**What is needed**:
Please rewrite the items below with every "pose" swapped for "camera" and nothing else changed. Leave the pictures out of your answer.

Saved entries

* begin *

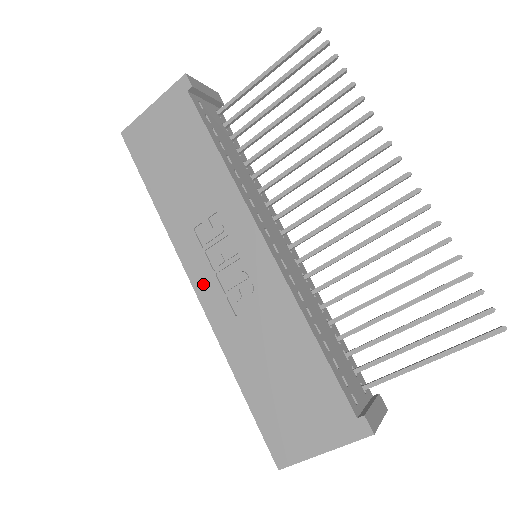
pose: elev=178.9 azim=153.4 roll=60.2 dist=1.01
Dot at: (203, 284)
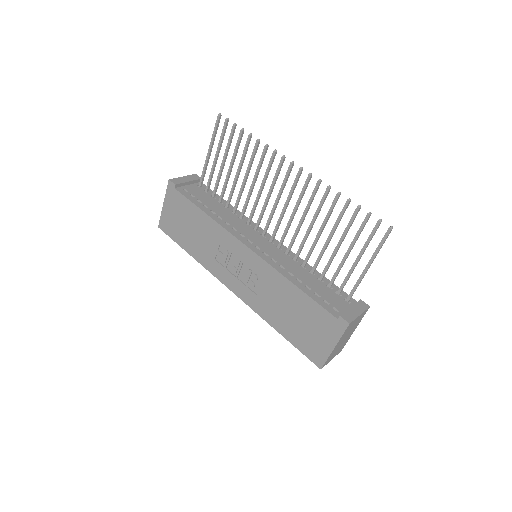
Dot at: (235, 287)
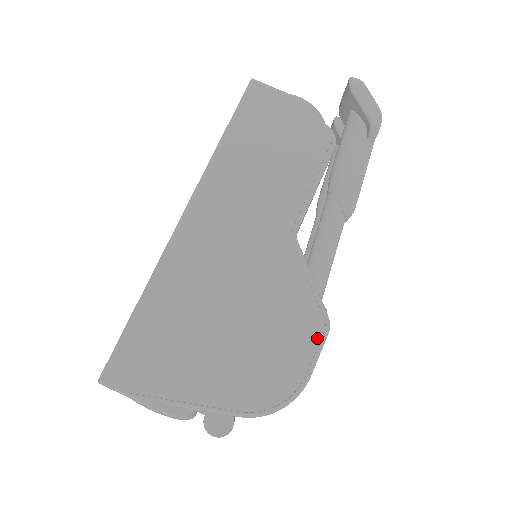
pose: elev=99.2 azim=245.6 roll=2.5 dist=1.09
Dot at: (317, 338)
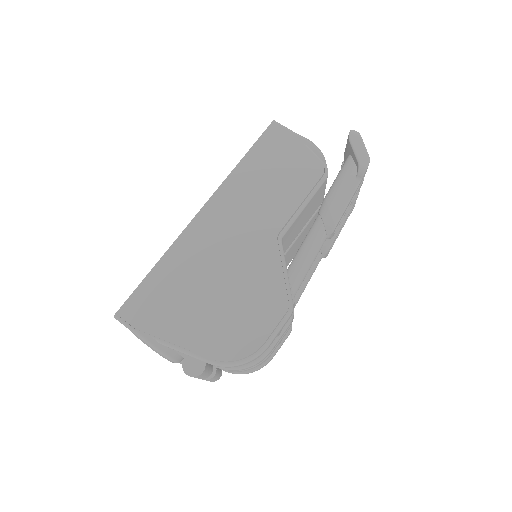
Dot at: (280, 316)
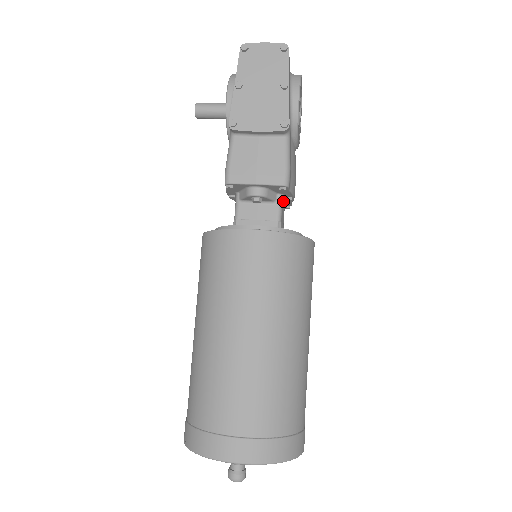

* end *

**Answer to the problem**:
camera: elev=178.9 azim=153.4 roll=60.2 dist=1.01
Dot at: (203, 284)
Dot at: (235, 287)
camera: elev=99.2 azim=245.6 roll=2.5 dist=1.09
Dot at: (317, 338)
Dot at: (280, 316)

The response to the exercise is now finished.